Figure 4 Innate cell subpopulations in the sham-operated and saline, β2-ARs agonist CLEN treated MCAO mice. Here shows the percentage of neutrophil, macrophage, NK cell, and dendritic cell populations in peripheral blood of sham-operated mice and mice treated with vehicle or CLEN following MCAO. (A) Neutrophils (Gr-1+) cells, (B) Macrophages (F4-80+), (C) NK cells (CD49b+), (D) Dendritic cells (CD11c+) in the blood 72 h after stroke in the SHAM, M-saline and M-CLEN groups. The sample size was n = 5 for the analysis of antigens. **p < 0.01, ***Indicates p < 0.001 and ****Indicates p < 0.0001, one-way ANOVA with Holm–Sidak correction.
Figure 5 Effects of stroke and β2-ARs agonist CLEN application on the expression of blood cytokines in mice. (A) Pro-inflammatory cytokines TNF-α, (B) IFN-γ levels, and (C) IL-1β in sham-operated and saline, CLEN treated MCAO mice 72 h after occlusion. (D) Anti-inflammatory cytokines IL-10, (E) IL-4, and (F) TGF-β1 levels were assessed in sham-operated and saline, CLEN treated MCAO mice 72 h after occlusion. *p < 0.05, **p < 0.01, ***p < 0.001 and ****Indicates p < 0.0001 (one-way ANOVA with Holm–Sidak correction, n = 5 per group in all the analysis of cytokines).

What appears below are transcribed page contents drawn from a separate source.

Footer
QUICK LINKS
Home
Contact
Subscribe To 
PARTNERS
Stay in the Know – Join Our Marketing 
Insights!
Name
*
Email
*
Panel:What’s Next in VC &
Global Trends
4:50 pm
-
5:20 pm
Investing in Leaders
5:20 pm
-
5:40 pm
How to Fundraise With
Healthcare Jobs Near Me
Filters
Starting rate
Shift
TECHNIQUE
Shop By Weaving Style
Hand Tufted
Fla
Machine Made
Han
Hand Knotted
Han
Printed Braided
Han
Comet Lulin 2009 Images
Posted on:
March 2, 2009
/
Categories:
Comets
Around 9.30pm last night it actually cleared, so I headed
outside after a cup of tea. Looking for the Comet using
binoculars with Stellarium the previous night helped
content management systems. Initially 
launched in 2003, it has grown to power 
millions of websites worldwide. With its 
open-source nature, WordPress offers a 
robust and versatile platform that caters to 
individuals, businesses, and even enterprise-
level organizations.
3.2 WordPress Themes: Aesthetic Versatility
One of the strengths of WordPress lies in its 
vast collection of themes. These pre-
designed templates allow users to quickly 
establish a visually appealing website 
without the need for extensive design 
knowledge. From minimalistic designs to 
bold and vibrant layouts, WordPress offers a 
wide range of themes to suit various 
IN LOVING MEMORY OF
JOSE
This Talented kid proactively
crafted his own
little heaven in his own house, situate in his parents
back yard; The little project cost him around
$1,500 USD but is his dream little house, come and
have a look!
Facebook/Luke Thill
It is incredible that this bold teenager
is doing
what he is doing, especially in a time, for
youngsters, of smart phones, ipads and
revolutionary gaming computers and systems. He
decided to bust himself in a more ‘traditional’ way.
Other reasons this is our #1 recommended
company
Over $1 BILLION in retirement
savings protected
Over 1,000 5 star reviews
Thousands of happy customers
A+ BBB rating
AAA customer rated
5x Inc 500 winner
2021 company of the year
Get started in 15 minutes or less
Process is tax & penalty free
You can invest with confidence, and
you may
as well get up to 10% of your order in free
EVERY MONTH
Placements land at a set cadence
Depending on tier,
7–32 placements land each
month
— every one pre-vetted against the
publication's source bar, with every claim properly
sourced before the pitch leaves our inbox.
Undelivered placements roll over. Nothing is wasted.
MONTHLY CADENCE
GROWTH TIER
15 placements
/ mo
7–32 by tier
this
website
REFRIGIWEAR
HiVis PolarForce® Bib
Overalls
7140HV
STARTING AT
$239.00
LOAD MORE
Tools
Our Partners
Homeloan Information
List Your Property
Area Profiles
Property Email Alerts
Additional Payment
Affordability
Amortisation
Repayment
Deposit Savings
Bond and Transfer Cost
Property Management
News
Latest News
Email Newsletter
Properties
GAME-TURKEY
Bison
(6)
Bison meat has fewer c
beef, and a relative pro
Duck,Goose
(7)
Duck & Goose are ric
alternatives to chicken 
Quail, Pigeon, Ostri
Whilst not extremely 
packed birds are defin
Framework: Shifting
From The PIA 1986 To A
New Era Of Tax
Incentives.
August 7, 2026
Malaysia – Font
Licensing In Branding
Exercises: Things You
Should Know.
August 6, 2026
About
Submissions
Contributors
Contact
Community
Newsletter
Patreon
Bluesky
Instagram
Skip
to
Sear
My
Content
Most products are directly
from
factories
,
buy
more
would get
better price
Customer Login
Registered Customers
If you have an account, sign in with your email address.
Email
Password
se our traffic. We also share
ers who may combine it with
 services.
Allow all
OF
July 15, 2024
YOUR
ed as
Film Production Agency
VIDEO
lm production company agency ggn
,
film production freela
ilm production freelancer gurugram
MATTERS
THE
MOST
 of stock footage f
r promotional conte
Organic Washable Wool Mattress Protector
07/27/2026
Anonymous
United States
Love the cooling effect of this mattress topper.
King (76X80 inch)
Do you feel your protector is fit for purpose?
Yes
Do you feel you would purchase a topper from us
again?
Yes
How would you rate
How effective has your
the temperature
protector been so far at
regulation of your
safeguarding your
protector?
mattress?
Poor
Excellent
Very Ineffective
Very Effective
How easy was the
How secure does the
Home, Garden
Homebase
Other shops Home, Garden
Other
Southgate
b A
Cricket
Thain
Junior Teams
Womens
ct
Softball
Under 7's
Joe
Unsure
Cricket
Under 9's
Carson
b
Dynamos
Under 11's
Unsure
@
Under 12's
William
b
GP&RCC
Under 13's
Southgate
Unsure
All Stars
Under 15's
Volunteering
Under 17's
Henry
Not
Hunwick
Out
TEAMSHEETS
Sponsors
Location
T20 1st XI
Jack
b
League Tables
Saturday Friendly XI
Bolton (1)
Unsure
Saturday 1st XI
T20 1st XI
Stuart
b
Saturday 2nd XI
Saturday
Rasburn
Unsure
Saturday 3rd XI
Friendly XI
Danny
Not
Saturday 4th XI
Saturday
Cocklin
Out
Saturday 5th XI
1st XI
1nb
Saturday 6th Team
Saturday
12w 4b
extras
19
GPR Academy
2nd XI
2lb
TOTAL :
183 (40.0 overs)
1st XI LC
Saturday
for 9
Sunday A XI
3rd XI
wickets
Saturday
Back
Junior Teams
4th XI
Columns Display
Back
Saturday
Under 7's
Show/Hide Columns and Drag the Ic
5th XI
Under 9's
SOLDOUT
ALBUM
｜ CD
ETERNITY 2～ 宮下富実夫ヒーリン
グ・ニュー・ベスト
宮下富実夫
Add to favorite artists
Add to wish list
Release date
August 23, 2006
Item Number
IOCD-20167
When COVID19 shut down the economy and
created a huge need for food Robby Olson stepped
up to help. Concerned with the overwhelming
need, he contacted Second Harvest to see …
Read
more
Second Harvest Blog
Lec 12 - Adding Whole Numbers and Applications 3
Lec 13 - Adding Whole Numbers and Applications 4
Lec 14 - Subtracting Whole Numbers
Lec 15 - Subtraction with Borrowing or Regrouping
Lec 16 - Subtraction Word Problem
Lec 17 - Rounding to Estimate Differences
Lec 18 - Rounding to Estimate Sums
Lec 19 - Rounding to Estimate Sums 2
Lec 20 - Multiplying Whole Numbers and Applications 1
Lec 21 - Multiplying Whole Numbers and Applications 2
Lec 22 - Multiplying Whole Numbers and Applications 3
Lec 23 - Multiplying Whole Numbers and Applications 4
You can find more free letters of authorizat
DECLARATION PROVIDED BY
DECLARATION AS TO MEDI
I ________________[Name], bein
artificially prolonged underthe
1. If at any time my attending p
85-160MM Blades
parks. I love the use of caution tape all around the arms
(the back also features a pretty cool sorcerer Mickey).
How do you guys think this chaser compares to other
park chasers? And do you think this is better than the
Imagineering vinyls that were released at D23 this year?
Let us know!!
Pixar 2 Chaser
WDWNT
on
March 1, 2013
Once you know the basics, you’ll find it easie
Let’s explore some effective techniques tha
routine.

Figure 6 β2-ARs agonist CLEN inhibits or limits pneumonia in post-stroke MCAO mice. MCAO mice received the CLEN or only diluent after stroke, as described in Materials and Methods. BALF and lung samples were collected 72 h after stroke. (A) Lungs from sham-operated and CLEN or diluent-treated MCAO mice (each group n = 5) were collected after 72 h for histological examination. A representative 12-µm section of HE-stained lung from CLEN-treated MCAO revealed signs of pneumonia (thickening of alveolar walls and neutrophilic infiltrates) ×40, arrows. (B) Quantitative analysis of histopathological lung injury scores (n = 5 animals per group). Kruskal–Wallis test, **p < 0.01. (C) BALF samples from sham-operated and CLEN or diluents-treated MCAO mice (n = 8 per group) were collected for bacteriological analysis 72 h after stroke. Data are given in CFU/mL (log 10) BALF. One-way ANOVA with Holm–Sidak correction. **p < 0.01.
Figure 7 Effects of β2-ARs agonist CLEN on the expression of lung cytokines in MCAO mice. (A) Proinflammatory cytokines TNF-α, (B) IL-1β, and (C) IFN-γ levels in the sham-operated and saline, CLEN treated MCAO mice 72 h after occlusion. (D) Anti-inflammatory cytokines IL-4, (E) IL-10, and (F) TGF-β1 levels were assessed in the sham-operated and saline, CLEN treated MCAO mice 72 h after occlusion. *p < 0.05, **Indicates p < 0.01, ***Told p < 0.001 by one-way ANOVA with Holm–Sidak correction, n = 5 per group in all the analysis of cytokines.